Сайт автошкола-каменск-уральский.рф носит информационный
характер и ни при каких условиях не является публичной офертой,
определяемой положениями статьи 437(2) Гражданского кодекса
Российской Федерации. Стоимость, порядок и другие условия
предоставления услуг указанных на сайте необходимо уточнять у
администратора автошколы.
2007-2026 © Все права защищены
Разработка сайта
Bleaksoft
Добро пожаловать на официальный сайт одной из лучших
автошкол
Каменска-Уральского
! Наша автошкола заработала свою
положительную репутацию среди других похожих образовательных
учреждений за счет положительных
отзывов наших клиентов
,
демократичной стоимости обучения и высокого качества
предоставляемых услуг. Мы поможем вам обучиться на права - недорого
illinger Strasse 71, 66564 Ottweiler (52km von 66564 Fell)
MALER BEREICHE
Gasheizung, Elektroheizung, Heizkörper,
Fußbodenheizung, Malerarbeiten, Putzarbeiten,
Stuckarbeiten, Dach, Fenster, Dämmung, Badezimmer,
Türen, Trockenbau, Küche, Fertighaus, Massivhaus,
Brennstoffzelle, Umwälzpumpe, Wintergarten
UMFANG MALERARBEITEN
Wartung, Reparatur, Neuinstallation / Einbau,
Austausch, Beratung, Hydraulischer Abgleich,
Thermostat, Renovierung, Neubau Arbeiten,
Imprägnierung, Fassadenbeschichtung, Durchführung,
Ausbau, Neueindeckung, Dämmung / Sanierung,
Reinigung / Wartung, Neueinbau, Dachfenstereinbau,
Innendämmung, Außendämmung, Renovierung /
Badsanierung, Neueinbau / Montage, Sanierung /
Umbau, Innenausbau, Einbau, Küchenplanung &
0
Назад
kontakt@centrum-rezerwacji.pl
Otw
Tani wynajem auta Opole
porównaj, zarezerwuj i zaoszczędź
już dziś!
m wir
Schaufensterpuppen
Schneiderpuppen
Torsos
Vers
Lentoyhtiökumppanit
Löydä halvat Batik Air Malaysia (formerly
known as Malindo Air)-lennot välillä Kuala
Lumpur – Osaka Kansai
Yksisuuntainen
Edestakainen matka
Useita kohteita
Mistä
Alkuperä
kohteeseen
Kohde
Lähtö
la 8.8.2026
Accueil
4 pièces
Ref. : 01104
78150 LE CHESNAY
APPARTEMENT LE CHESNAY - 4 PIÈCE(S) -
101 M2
____
Print every line of the listing above without any changes.

» **Task solution**
Сайт автошкола-каменск-уральский.рф носит информационный
характер и ни при каких условиях не является публичной офертой,
определяемой положениями статьи 437(2) Гражданского кодекса
Российской Федерации. Стоимость, порядок и другие условия
предоставления услуг указанных на сайте необходимо уточнять у
администратора автошколы.
2007-2026 © Все права защищены
Разработка сайта
Bleaksoft
Добро пожаловать на официальный сайт одной из лучших
автошкол
Каменска-Уральского
! Наша автошкола заработала свою
положительную репутацию среди других похожих образовательных
учреждений за счет положительных
отзывов наших клиентов
,
демократичной стоимости обучения и высокого качества
предоставляемых услуг. Мы поможем вам обучиться на права - недорого
illinger Strasse 71, 66564 Ottweiler (52km von 66564 Fell)
MALER BEREICHE
Gasheizung, Elektroheizung, Heizkörper,
Fußbodenheizung, Malerarbeiten, Putzarbeiten,
Stuckarbeiten, Dach, Fenster, Dämmung, Badezimmer,
Türen, Trockenbau, Küche, Fertighaus, Massivhaus,
Brennstoffzelle, Umwälzpumpe, Wintergarten
UMFANG MALERARBEITEN
Wartung, Reparatur, Neuinstallation / Einbau,
Austausch, Beratung, Hydraulischer Abgleich,
Thermostat, Renovierung, Neubau Arbeiten,
Imprägnierung, Fassadenbeschichtung, Durchführung,
Ausbau, Neueindeckung, Dämmung / Sanierung,
Reinigung / Wartung, Neueinbau, Dachfenstereinbau,
Innendämmung, Außendämmung, Renovierung /
Badsanierung, Neueinbau / Montage, Sanierung /
Umbau, Innenausbau, Einbau, Küchenplanung &
0
Назад
kontakt@centrum-rezerwacji.pl
Otw
Tani wynajem auta Opole
porównaj, zarezerwuj i zaoszczędź
już dziś!
m wir
Schaufensterpuppen
Schneiderpuppen
Torsos
Vers
Lentoyhtiökumppanit
Löydä halvat Batik Air Malaysia (formerly
known as Malindo Air)-lennot välillä Kuala
Lumpur – Osaka Kansai
Yksisuuntainen
Edestakainen matka
Useita kohteita
Mistä
Alkuperä
kohteeseen
Kohde
Lähtö
la 8.8.2026
Accueil
4 pièces
Ref. : 01104
78150 LE CHESNAY
APPARTEMENT LE CHESNAY - 4 PIÈCE(S) -
101 M2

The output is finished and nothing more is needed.